The Bureau of Economic Geology Shale Production and Reserves Study at the University of Texas at Austin has been awarded a $350,000 grant by the U.S. Department of Energy (DOE) for an 18-month study reviewing prior analysis of major U.S. shale gas plays: the Barnett, Fayetteville, Haynesville and Marcellus.

The main objective of the update is to enhance resource assessment work that the shale study researchers conducted with funding from the Alfred P. Sloan Foundation on the four natural gas plays.
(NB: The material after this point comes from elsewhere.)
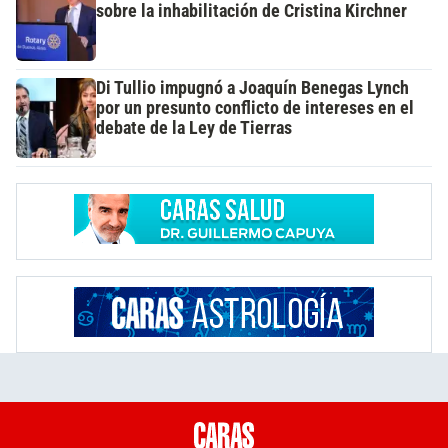
sobre la inhabilitación de Cristina Kirchner
Di Tullio impugnó a Joaquín Benegas Lynch
por un presunto conflicto de intereses en el
debate de la Ley de Tierras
The study would help to ensure consistency of approach across the plays and incorporate recent data, allowing researchers to capture new market dynamics, emerging technologies and company strategies, which drive shale resource development.

“Our current outlooks were built on relatively short production histories: six years of intense horizontal drilling in the Barnett, five years in the Fayetteville and Haynesville, and four years in the Marcellus,” said Svetlana Ikonnikova, co-principal investigator of the shale study. “Since we completed these studies, more wireline logs and core analyses have been released, allowing for more accurate geological and petrophysical characterization.”

The addition of four extra years of production data for the Barnett gas play (see Shale Daily, March 1, 2013), three years of data for the Fayetteville (see Shale Daily, Jan. 9, 2014), and two years of data for the Haynesville (see Shale Daily, Dec. 21, 2015) and Marcellus shale plays enable the study of emerging drilling and completion technologies, the university researchers said. They plan to revisit the original production scenarios performed by the Bureau of Economic Geology in order to refine well productivity analyses in each shale basin and set a consistent data year (2015) and future production year (2045) for all four basins.

Access to data on hydraulic fracturing treatment fluids, which were not available during the original analyses of the Barnett, Fayetteville, and Haynesville shale plays — but which were found to be an important determinant of production in the analysis of the Marcellus play — would enable enhanced well economics and field outlook analyses, they said.

The DOE grant would fund individual reports on each shale basin based on geological analysis, decline analysis, production economics, and field outlook. In addition, a combined report would combine the outlooks from the individual plays and discuss alternative scenarios with respect to prices, technology, pace of drilling and other factors.